> [ЗАДАНИЕ] Допишите текст о переводе романа «Трактат о лущении фасоли», начав сразу после его последнего предложения.
═══ ИСХОДНЫЙ ТЕКСТ ═══
Вглядываясь в себя и в других

Мария Купчинова
               Начну с предыстории: несколько лет назад на страничке автора сайта Константина Кучера (http://proza.ru/avtor/gulbene) увидела перевод романа «Трактат о лущении фасоли» польского писателя Веслава Мысливского.
Автор был мне незнаком. Да и вообще, стыдно сказать, моё знакомство с современной польской литературой ограничивалось любимым Станиславом Лемом и Янушем Вишневским, с его нашумевшим «Одиночеством в Сети».
               Но фасоль на даче в тот год уродилась, лущить приходилось всем семейством, и абзац: «Человеку всегда кажется, что в таких местах, где фасоль от веку сажается, ничего не может измениться. Да только как пану удалось сохранить уверенность в том, что есть ещё где-то такие вечные места?.. Разве пан не знал, что места любят нас обманывать? Что правда, то правда, не только места нас обманывают. Но они – больше всего», – зацепил за живое. А ещё неторопливость повествования, внимание к деталям…
               По моей просьбе К. Кучер присылал мне несколько переведённых, но неопубликованных глав романа, и вот, наконец, большой труд получил своё завершение*.
═══ ДАННЫЕ УПРАЖНЕНИЯ ═══
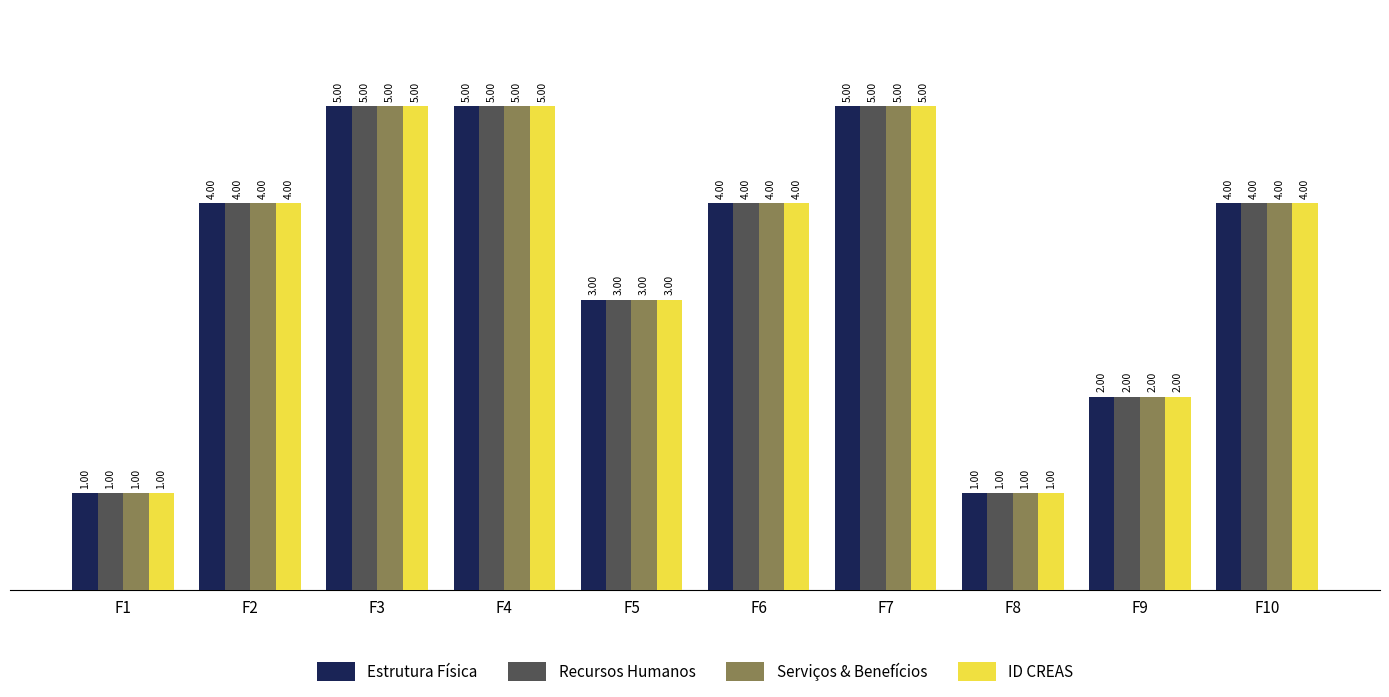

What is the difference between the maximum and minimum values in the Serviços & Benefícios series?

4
═══
═══ ДАННЫЕ УПРАЖНЕНИЯ ═══
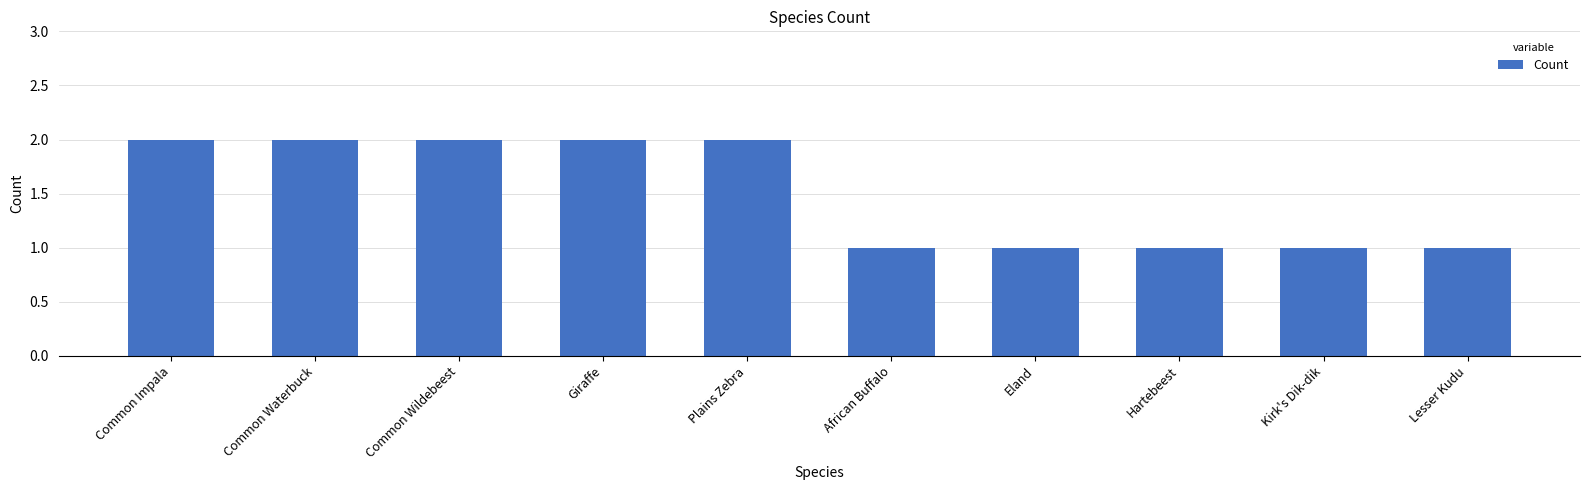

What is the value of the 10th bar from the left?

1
═══
> [ПОЛЕ ОТВЕТА]
               Довоенная, послевоенная Польша… Чем может рассказ о людях, событиях тех лет заинтересовать современного читателя? Не о всемирной паутине речь, не о каких-то фантастических поворотах сюжета. Всё просто, обыденно. Но… Как часто судьба – совокупность совпадений; тонких, незримых нитей, соединяющих людей. Таких разных, и в чём-то всё-таки одинаковых.  Автор перевода вдруг обнаружил, что несмотря на разницу поколений, мальчишкой он играл, подбрасывая спичечный коробок на «желание», так же, как герой романа (надеюсь, правда, что желания были разные). У меня потеплело в груди, когда прочитала о праздновании Сочельника в довоенной Польше: так же накрывала праздничный стол моя свекровь из Западной Беларуси.
               Всё это мелочи. Но это детали того мира, который нам дорог.
               Не зря один из персонажей романа утверждает: «Книги… единственное наше спасение, они – для того, чтобы человек не забыл, что он все-таки человек… Книга – это мир, но тот, который человек сам себе выбирает, а не тот, в который приходит».
               С этим трудно не согласиться.
 
               Мы ведь, в сущности, почти ничего не знаем о тех, кто живёт рядом с нами. В чужие окна заглядывать некрасиво, неприлично читать чужие письма, и только книга позволяет, не нарушая правила приличия, заглянуть в мир другого человека. Если вам интересны эти, скрытые от постороннего глаза миры – значит, роман Веслава Мысливского для вас.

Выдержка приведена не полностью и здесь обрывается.